-------- Data supplied
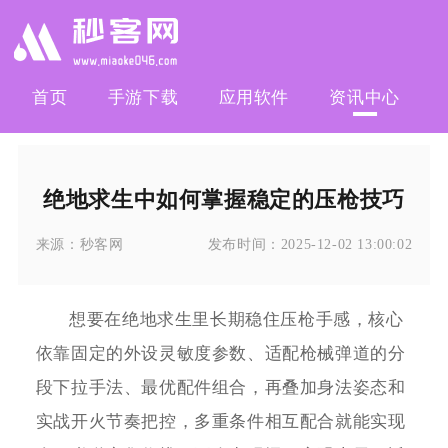
首页
手游下载
应用软件
资讯中心
绝地求生中如何掌握稳定的压枪技巧
来源：
秒客网
发布时间：
2025-12-02 13:00:02
想要在绝地求生里长期稳住压枪手感，核心
依靠固定的外设灵敏度参数、适配枪械弹道的分
段下拉手法、最优配件组合，再叠加身法姿态和
实战开火节奏把控，多重条件相互配合就能实现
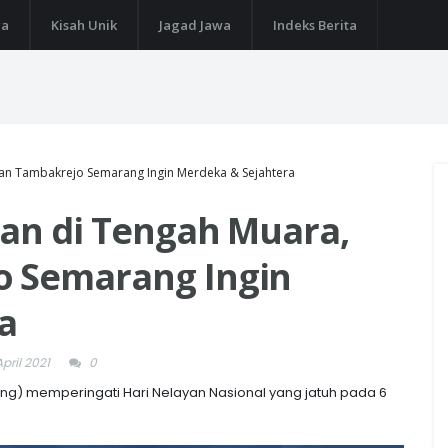
ga
Kisah Unik
Jagad Jawa
Indeks Berita
ayan Tambakrejo Semarang Ingin Merdeka & Sejahtera
yan di Tengah Muara,
o Semarang Ingin
a
pril 2021
0
g) memperingati Hari Nelayan Nasional yang jatuh pada 6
----------------
Every line above goes into your copy exactly; no images go in.

Task result.
首页
手游下载
应用软件
资讯中心
绝地求生中如何掌握稳定的压枪技巧
来源：
秒客网
发布时间：
2025-12-02 13:00:02
想要在绝地求生里长期稳住压枪手感，核心
依靠固定的外设灵敏度参数、适配枪械弹道的分
段下拉手法、最优配件组合，再叠加身法姿态和
实战开火节奏把控，多重条件相互配合就能实现
ga
Kisah Unik
Jagad Jawa
Indeks Berita
ayan Tambakrejo Semarang Ingin Merdeka & Sejahtera
yan di Tengah Muara,
o Semarang Ingin
a
pril 2021
0
g) memperingati Hari Nelayan Nasional yang jatuh pada 6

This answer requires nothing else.